Did you know that you could drive in a way that uses less petrol, and therefore saves you more money? The reason for this post is that you, like me, could be spending more than R600 every two/three weeks on petrol, and there is a way to cut down on these costs that doesn’t involve too much work.
A few weeks ago, I won an award with Ford at their Fiesta Fun Economy Challenge event, where we got to drive in the new Fiesta, and see how economically we could do it. I’m competitive if I know that I have a chance to win something, so it was on. Fortunately my driving partner Thabz was as eager as I was.
I know the basics of how to drive in a fuel-efficient way, thanks to a piece I wrote a few months ago for an insurance site. But did I follow even one of the tips I preached? Not one. The Ford Challenge would make me put my money where my mouth was, and drive as economically as possible.
We kept the windows closed, we drove at the lowest speeds tolerable, and even though it was hot, we kept the aircon pretty low. Our average consumption was 3.9l for 100km, which means a tank could go very far. Obviously it helped that we were in a fuel-eficient hatchback – this couldn’t have been achieved with an SUV, for example.
If you’re earnestly looking to get more bang for your hard-earned buck, then follow these tips from Ford. They apply to all makes of cars, but some are applicable to manual vehicles only.

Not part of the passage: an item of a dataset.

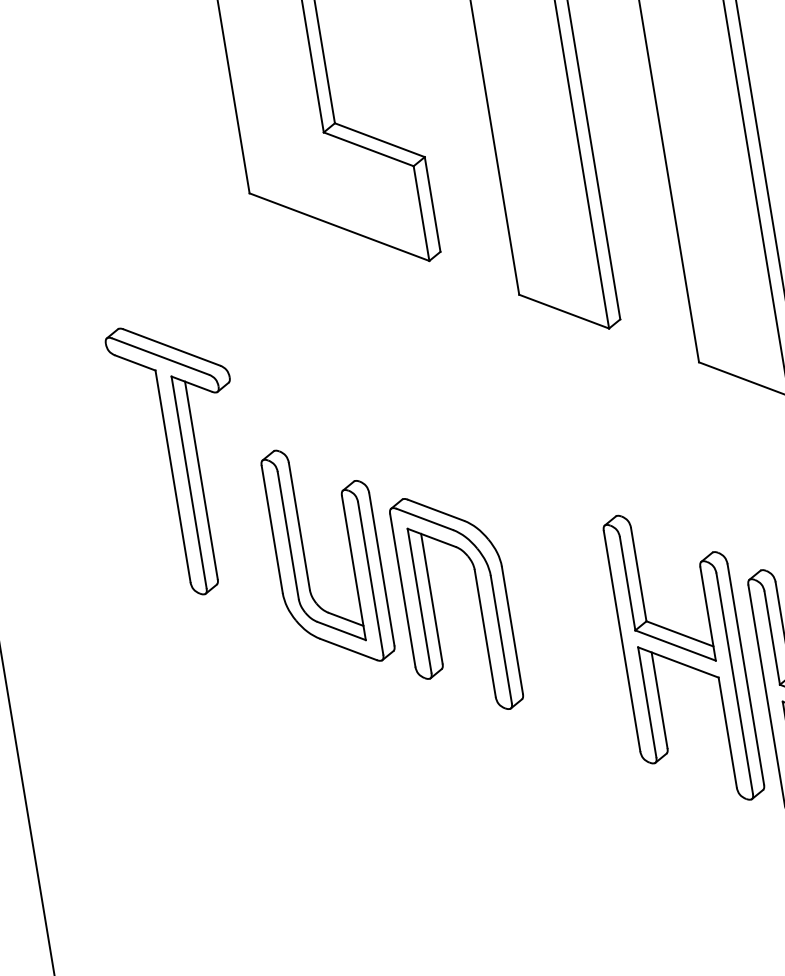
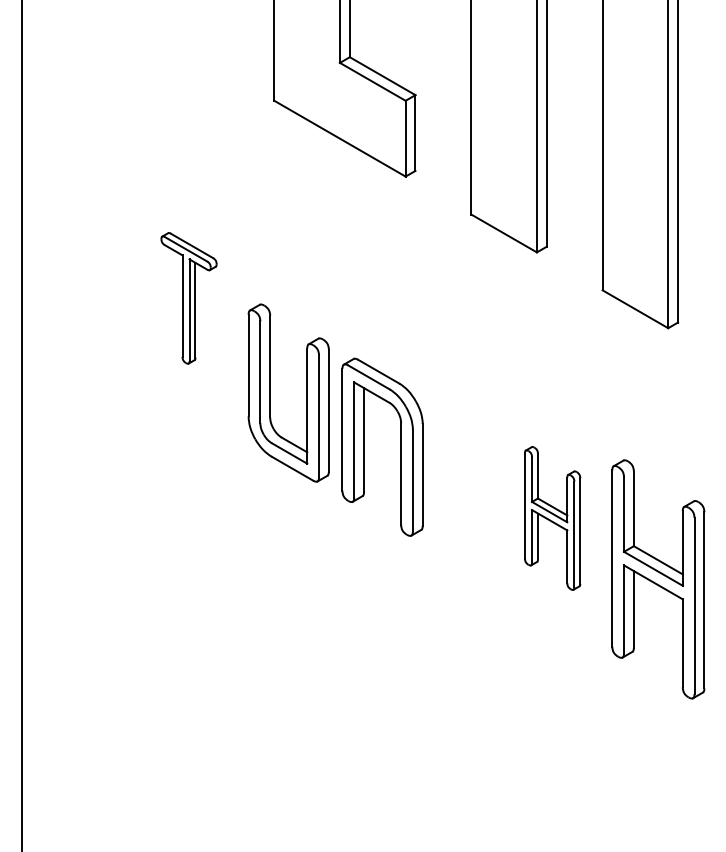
part: (183, 458) -> (188, 298), size x0.6
part: (683, 657) -> (552, 518), size x0.6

Use the highest gear and lowest engine speeds possible
Always remain in gear when driving downhill
With your foot off the accelerator, you’re actually driving for free as no fuel is being used. Instead, the car is using momentum and gravity to keep it moving – check it out on the car’s instant fuel consumption gauge. This also helps the driver maintain control of the car, and reduces wear on the brakes by using engine braking.
Use the vehicle’s momentum and built-up energy
Pay attention to the traffic lights and the movement of traffic ahead to avoid unnecessary accelerating and braking. If the traffic lights have turned red, immediately lift off the accelerator to save fuel, and use engine braking to help slow the vehicle.
Switch off the engine when idling for extended periods
Leaving a car idling wastes fuel and creates unnecessary exhaust emissions. Several of Ford’s latest models have Auto-Start-Stop that switches the engine off when stationary to reduce fuel consumption.
Check your car’s tyre pressures regularly
Driving with low pressures increases the tyre’s rolling resistance, thereby raising fuel consumption. Always use the recommended tyre pressures as shown on the inside of the driver’s door.
Remove excess weight and accessories when not in use
Driving a vehicle that is loaded uses a lot more fuel than when it is unladen. Avoid carrying unnecessary items in the vehicle. Remove accessories such as roof racks when they aren’t being used, as they cause additional wind resistance.